At the 2006 Game Developer's Conference, Three Rings described Bang! Howdy's gameplay formula as "Chess + Mario Kart + Real Time/Turn-Based + Steampunk Westerns + Secret Sauce".

== Setting ==

Bang! Howdy incorporates many elements from the Western and steampunk genres, as well as Native American mythology. This is evident in the game's different "towns", player lobbies which also act as the different main settings of the game, outside of in-game instances.

Frontier Town is the game's starting town. It is modelled after the archetypal "Western" town found in most depictions of the genre, complete with a saloon, general store, and sheriff's office.

Indian Trading Post, the second town, is host to a variety of Native American-themed locales, shops, and non-player characters.

In addition to these, there are also the planned but still-unreleased towns of Boom Town, Ghost Town, and City of Gold. Aside from taking inspiration from and expanding on all the aforementioned genres, these last three towns would have also incorporated elements of Latin American folklore

The game also features a host of controllable units which are in-line with the game's established unique setting. For example, several of the players' available units are entirely mechanical, including autonomous artillery units, steam powered dirigibles, and a "steam gunman" robot. These can be played alongside the more conventional units such as cavalry and gunslingers. A third assortment of Native American-themed units can also be unlocked as players progress past the starting town, such as mystics with supernatural abilities and a unit inspired by the Thunderbird, a legendary creature in Native American mythology.

== Development ==
Initially conceived as an insect-themed game, the primary mechanic of Bang! Howdy is designed to get around the problems of both real-time and turn-based strategy. Michael Bayne, project leader of Bang! Howdy, described RTS as "overly complex and too fast-paced", and described turn-based strategy as "no fun when it's not your turn."

Bayne described the development approach as episodic, with the plan of getting the core game released quickly and working on new towns in turn.

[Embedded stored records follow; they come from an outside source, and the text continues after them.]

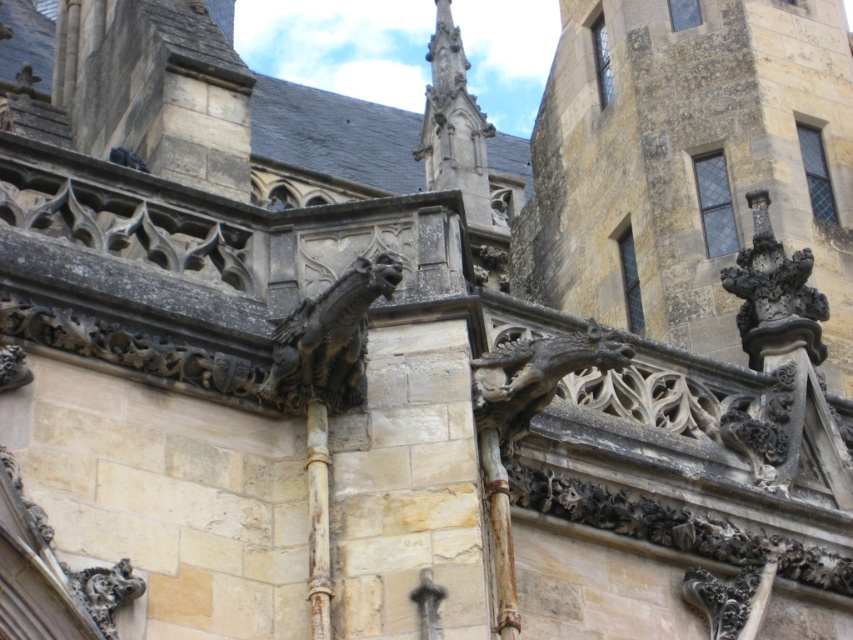
Who is lower down, dark stone gargoyle at center or carved stone gargoyle at upper right?

dark stone gargoyle at center is below.

Does dark stone gargoyle at center have a greater height compared to carved stone gargoyle at upper right?

No.

Does point (386, 276) lie in front of point (758, 214)?

Yes.

You are a GUI agent. You are given a task and a screenshot of the screen. Output one action in this format:
    pyautogui.click(x=<x>, y=<y>)
    Task: Click on the dark stone gargoyle at center
    The image size is (853, 640).
    Given the screenshot: What is the action you would take?
    pyautogui.click(x=328, y=339)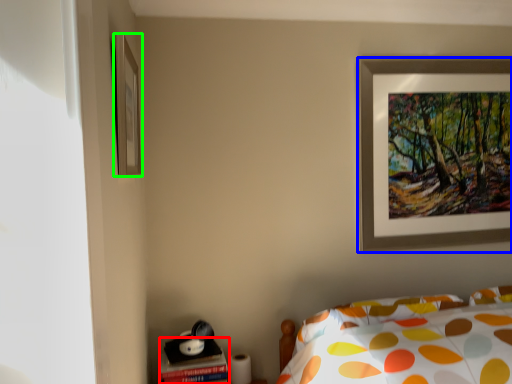
Question: Which is farther away from table (highlighted by a red box)? picture frame (highlighted by a blue box) or picture frame (highlighted by a green box)?

Choices:
 (A) picture frame
 (B) picture frame

Answer: (A)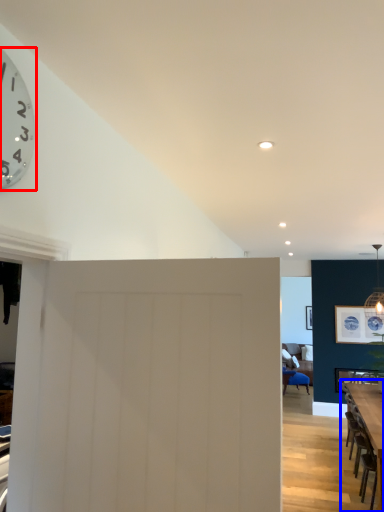
Question: Which object is closer to the camera taking this photo, wall clock (highlighted by a red box) or table (highlighted by a blue box)?

Choices:
 (A) wall clock
 (B) table

Answer: (A)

The Steam version, which was released in July 2017, is maintained by Affliction Networks.

== Reception ==

Bang! Howdy won the Technical Excellence award from the 2007 Independent Games Festival, and was a finalist for the Seumas McNally Grand Prize. The editors of Computer Games Magazine presented Bang! Howdy with their 2006 "Best MMO Debut" award.

In game websites reviews it was received positively.